Cool heads and common sense must prevail

The dust has settled since the 20,000 strong protest march against the austerity measures outlined in the 2017/2018 Budget and the shouting match involving Prime Minister Freundel Stuart and members of his Cabinet, trade unions and the private sector has also abated.

Tomorrow in the full glare of the public as promised by the Prime Minister, all sides will meet face to face for urgent overdue talks on the way forward for this ailing Barbados economy in the first ever televised meeting of the Social Partnership.

On the table are grievous matters.

And we have heard it all before from the common man in the street to the qualified economists, the pundit and the Government itself.

We are spending too much, earning too little, the debt is beyond high and there’s no fairy godmother with a magic wand to wave our woes away.

In the January to March report on the island’s economic performance, Acting Central Bank Governor Cleviston Haynes outlined that the economy recorded modest two per cent growth while forecasting that overall growth this year was likely to slow down to less than one per cent.

He said then that the Government had fallen short of its fiscal targets and warned that more belt-tightening measures were needed to stabilize the stuttering economy.

Mere weeks later, the Democratic Labour Party administration responded.

Minister of Finance Chris Sinckler imposed onerous taxes, including a hike in the excise tax on gas and diesel; a two per cent tax on foreign exchange transactions and the main bone of contention – the 400 per cent increase in the National Social Responsibility Levy that moved from two to ten per cent.

The outcry has been loud, but the painful problems linger and time is against us.

This outlook is disastrous and fiddling at the edges of expenditure cuts and removal of some private sector impediments to investment will not do the job.
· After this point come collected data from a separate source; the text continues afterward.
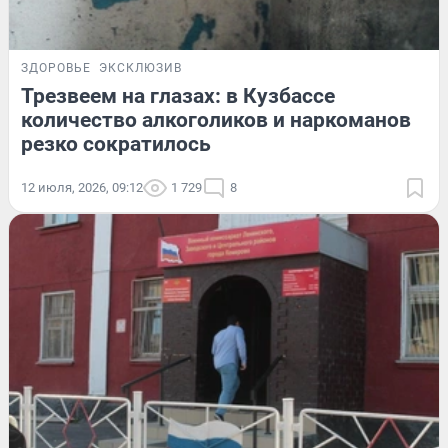
ЗДОРОВЬЕ
ЭКСКЛЮЗИВ
Трезвеем на глазах: в Кузбассе
количество алкоголиков и наркоманов
резко сократилось
12 июля, 2026, 09:12
1 729
8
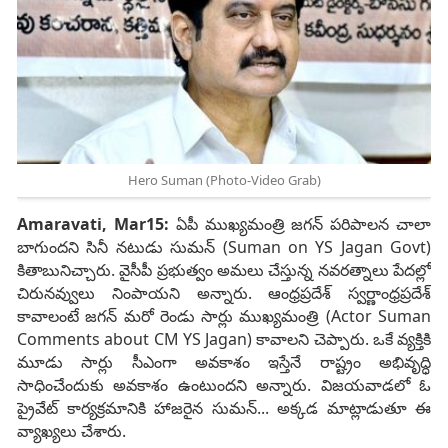
Hero Suman (Photo-Video Grab)
Amaravati, Mar15:
ఏపీ ముఖ్యమంత్రి జగన్ పరిపాలన చాలా
బాగుందని సినీ నటుడు సుమన్ (Suman on YS Jagan Govt)
కితాబునిచ్చారు. వైసీపీ ప్రభుత్వం అమలు చేస్తున్న నవరత్నాలు పేదల్లో
చిరునవ్వులు నింపాయని అన్నారు. ఆంధ్రప్రదేశ్ స్వర్ణాంధ్రప్రదేశ్
కావాలంటే జగన్ మరో రెండు సార్లు ముఖ్యమంత్రి (Actor Suman
Comments about CM YS Jagan) కావాలని చెప్పారు. ఒకే వ్యక్తికి
మూడు సార్లు సీఎంగా అవకాశం ఇస్తేనే రాష్ట్రం అభివృద్ధి
సాధించేందుకు అవకాశం ఉంటుందని అన్నారు. విజయవాడలో ఓ
ప్రైవేట్ కార్యక్రమానికి హాజరైన సుమన్... అక్కడ మాట్లాడుతూ ఈ
వ్యాఖ్యలు చేశారు.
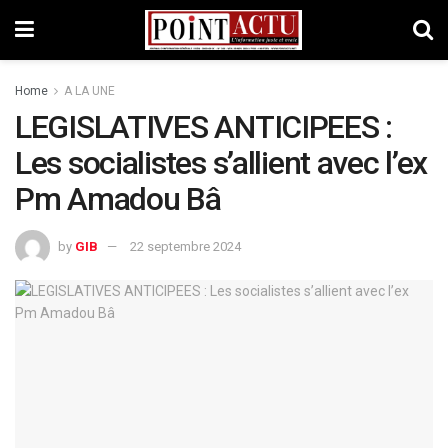
Home
A LA UNE
LEGISLATIVES ANTICIPEES :
Les socialistes s’allient avec l’ex
Pm Amadou Bâ
by
GIB
22 septembre 2024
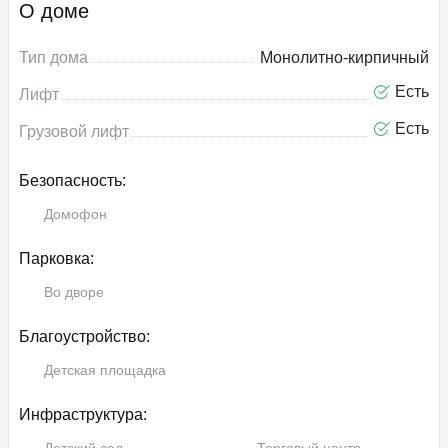
О доме
Тип дома
Монолитно-кирпичный
Есть
Лифт
Есть
Грузовой лифт
Безопасность:
Домофон
Парковка:
Во дворе
Благоустройство:
Детская площадка
Инфраструктура:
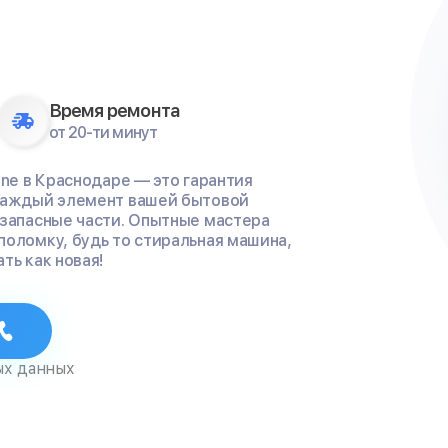
Время ремонта
от 20-ти минут
ine в Краснодаре — это гарантия
 каждый элемент вашей бытовой
 запасные части. Опытные мастера
поломку, будь то стиральная машина,
ть как новая!
ых данных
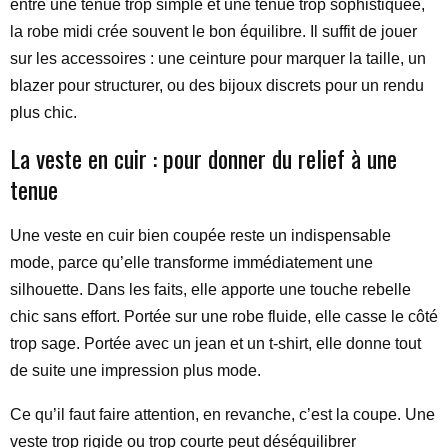
entre une tenue trop simple et une tenue trop sophistiquée,
la robe midi crée souvent le bon équilibre. Il suffit de jouer
sur les accessoires : une ceinture pour marquer la taille, un
blazer pour structurer, ou des bijoux discrets pour un rendu
plus chic.
La veste en cuir : pour donner du relief à une
tenue
Une veste en cuir bien coupée reste un indispensable
mode, parce qu’elle transforme immédiatement une
silhouette. Dans les faits, elle apporte une touche rebelle
chic sans effort. Portée sur une robe fluide, elle casse le côté
trop sage. Portée avec un jean et un t-shirt, elle donne tout
de suite une impression plus mode.
Ce qu’il faut faire attention, en revanche, c’est la coupe. Une
veste trop rigide ou trop courte peut déséquilibrer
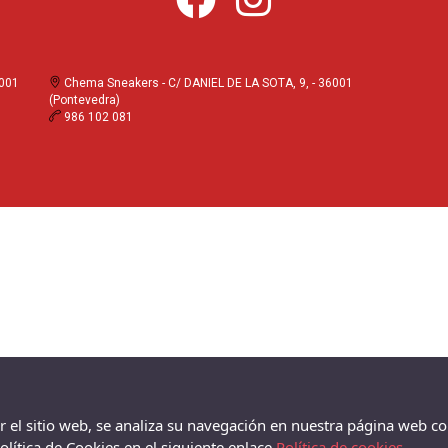
6001
Chema Sneakers - C/ DANIEL DE LA SOTA, 9, - 36001
(Pontevedra)
986 102 081
ar el sitio web, se analiza su navegación en nuestra página web co
lítica de Cookies en el siguiente enlace
Política de cookies.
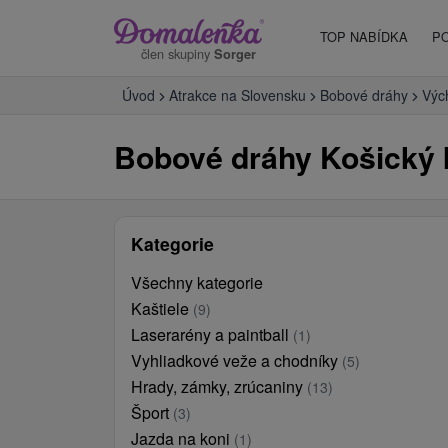
TOP NABÍDKA
P
člen skupiny
Sorger
Úvod
Atrakce na Slovensku
Bobové dráhy
Výc
Bobové dráhy Košický 
Kategorie
Všechny kategorie
Kaštiele
(9)
Laserarény a paintball
(1)
Vyhliadkové veže a chodníky
(5)
Hrady, zámky, zrúcaniny
(13)
Šport
(3)
Jazda na koni
(1)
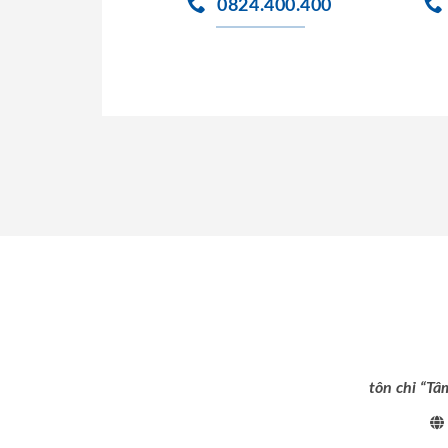
0824.400.400
tôn chỉ “Tâ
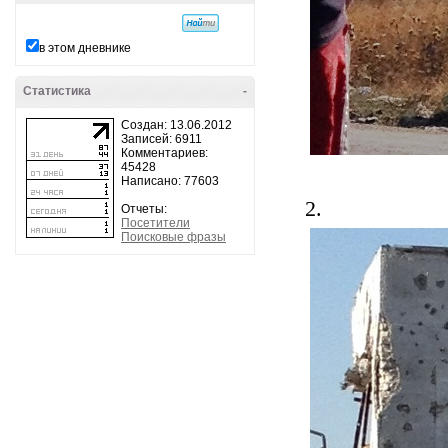
в этом дневнике
Статистика
-
Создан: 13.06.2012
Записей: 6911
Комментариев:
45428
Написано: 77603
2.
Отчеты:
Посетители
Поисковые фразы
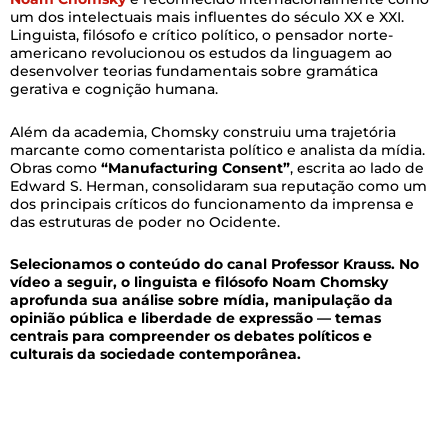
um dos intelectuais mais influentes do século XX e XXI.
Linguista, filósofo e crítico político, o pensador norte-
americano revolucionou os estudos da linguagem ao
desenvolver teorias fundamentais sobre gramática
gerativa e cognição humana.
Além da academia, Chomsky construiu uma trajetória
marcante como comentarista político e analista da mídia.
Obras como
“Manufacturing Consent”
, escrita ao lado de
Edward S. Herman, consolidaram sua reputação como um
dos principais críticos do funcionamento da imprensa e
das estruturas de poder no Ocidente.
Selecionamos o conteúdo do canal Professor Krauss. No
vídeo a seguir, o linguista e filósofo Noam Chomsky
aprofunda sua análise sobre mídia, manipulação da
opinião pública e liberdade de expressão — temas
centrais para compreender os debates políticos e
culturais da sociedade contemporânea.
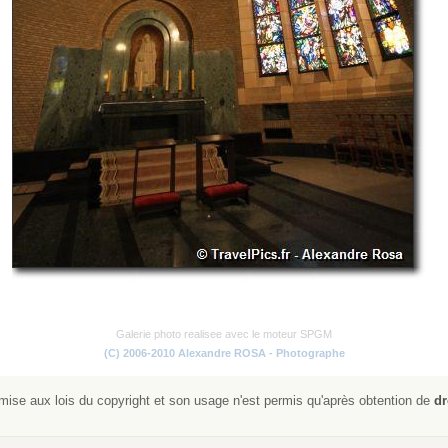
Galerie photo realisee avec le moteur SPGM
(C) 2006-2010 Alexandre ROSA - Photographe
ise aux lois du copyright et son usage n'est permis qu'après obtention de
dr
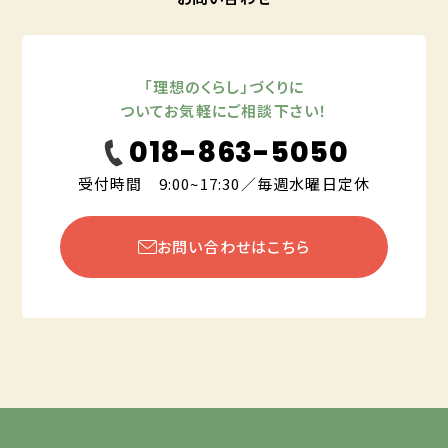
「理想のくらし」づくりに
ついてお気軽にご相談下さい！
018-863-5050
受付時間 9:00~17:30／毎週水曜日定休
お問い合わせはこちら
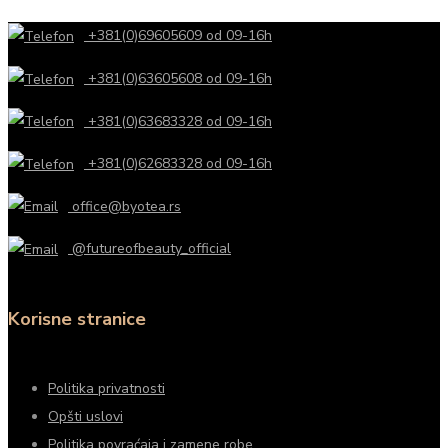
+381(0)69605609 od 09-16h
+381(0)63605608 od 09-16h
+381(0)63683328 od 09-16h
+381(0)62683328 od 09-16h
office@byotea.rs
@futureofbeauty_official
Korisne stranice
Politika privatnosti
Opšti uslovi
Politika povraćaja i zamene robe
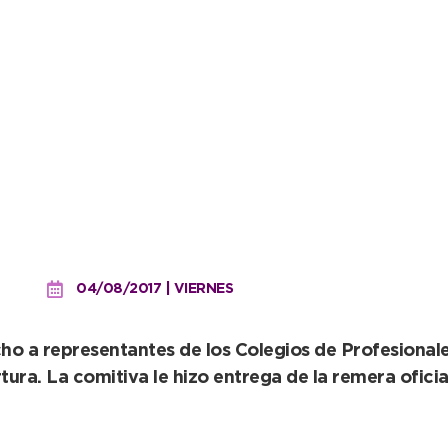
píadas interprofesionale
04/08/2017 | VIERNES
o a representantes de los Colegios de Profesionales
ra. La comitiva le hizo entrega de la remera oficia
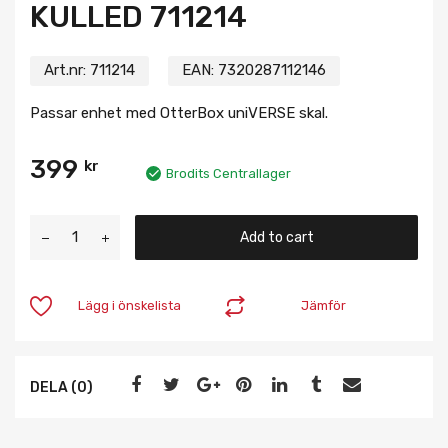
KULLED 711214
Art.nr:
711214
EAN:
7320287112146
Passar enhet med OtterBox uniVERSE skal.
399
kr
Brodits Centrallager
Add to cart
Lägg i önskelista
Jämför
DELA (0)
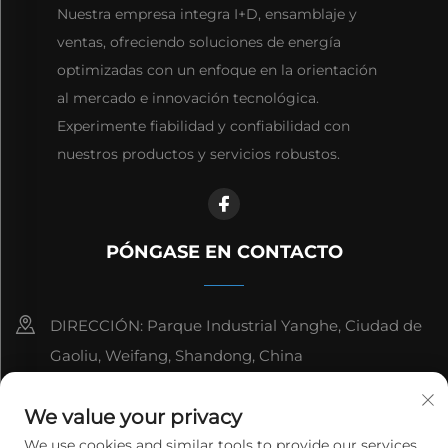
Nuestra empresa integra I+D, ensamblaje y
ventas, ofreciendo soluciones de energía
optimizadas con un enfoque en la orientación
al mercado e innovación tecnológica.
Experimente fiabilidad y confiabilidad con
nuestros productos y servicios robustos.
PÓNGASE EN CONTACTO
DIRECCIÓN: Parque Industrial Yanghe, Ciudad de
Gaoliu, Weifang, Shandong, China
8615006666497
We value your privacy
[email protected]
We use cookies and similar tools to provide our services.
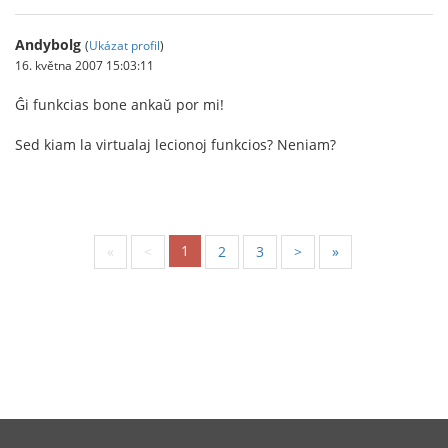
Andybolg
(
Ukázat profil
)
16. května 2007 15:03:11
Ĝi funkcias bone ankaŭ por mi!
Sed kiam la virtualaj lecionoj funkcios? Neniam?
1
«
<
2
3
>
»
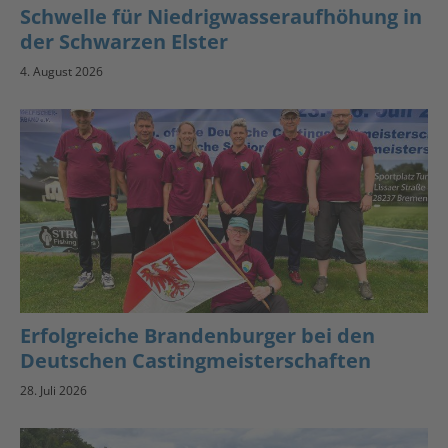
Schwelle für Niedrigwasseraufhöhung in
der Schwarzen Elster
4. August 2026
Erfolgreiche Brandenburger bei den
Deutschen Castingmeisterschaften
28. Juli 2026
Introducing incremental reform will simply not work. Importantly, it will not stop Barbadians from demanding relief, demands the Government cannot afford.

The greatest mistake our capable Social Partnership can make now is to avoid making the tough decisions quickly.

Barbadians know there must be some tough decisions, because the alternative will not deliver what this island desperately needs – a return to sustainable growth.

Therefore, all stakeholders need to come to the party and ensure that they are determined to start on a new path to fix our economic troubles, by listening, exchanging and devising realistic, effective strategies to halt the economic slide.

The glare of television cameras is not a licence for theatrics – Barbados can ill-afford that.  Grandstanding and the blame game will get us nowhere.

Prime Minister Freundel Stuart, who chairs the Social Partnership, rightly said recently that the buck stops with his Government. His duty tomorrow should entail explaining the scope of the massive economic problem and what alternative measures Government can genuinely consider to ensure that all Barbadians can still make a decent living and provide for their families.

We have been warned time and again that Barbados cannot tax it way back to economic growth. Hence given that the NSRL will cripple business and households, aren’t there other measures that could help to achieve the desired results?

Spending cuts, elimination of wastage, a drastic improvement in business facilitation easily come to mind.

Trade unions no doubt have to represent the interest of the country’s workers who have been subjected to this prolonged period of austerity despite promised recovery.

However, they have a duty once provided with the true economic picture to temper their demands with a realization that it cannot be business as usual.  Workers deserve a fair deal from Government, but they should not take a hardline stance on improbable desires when the country’s viability is at stake.

Equally, the private sector has to lay its cards on the table and help to formulate a programme of reform for big and small businesses. The private sector too must recommit to maintaining jobs, boosting investment, stimulating entreprise, and increasing its contribution financial and otherwise to the society.

It is incumbent that Government, labour and capital accept they have contributed to the island’s challenges and they have a duty to be part of the solution.

While it would be unrealistic to expect a quick fix tomorrow, we urge the players at the table to be on the same page and take decisive action buttressed by commitment, to re-ignite hope in Barbados.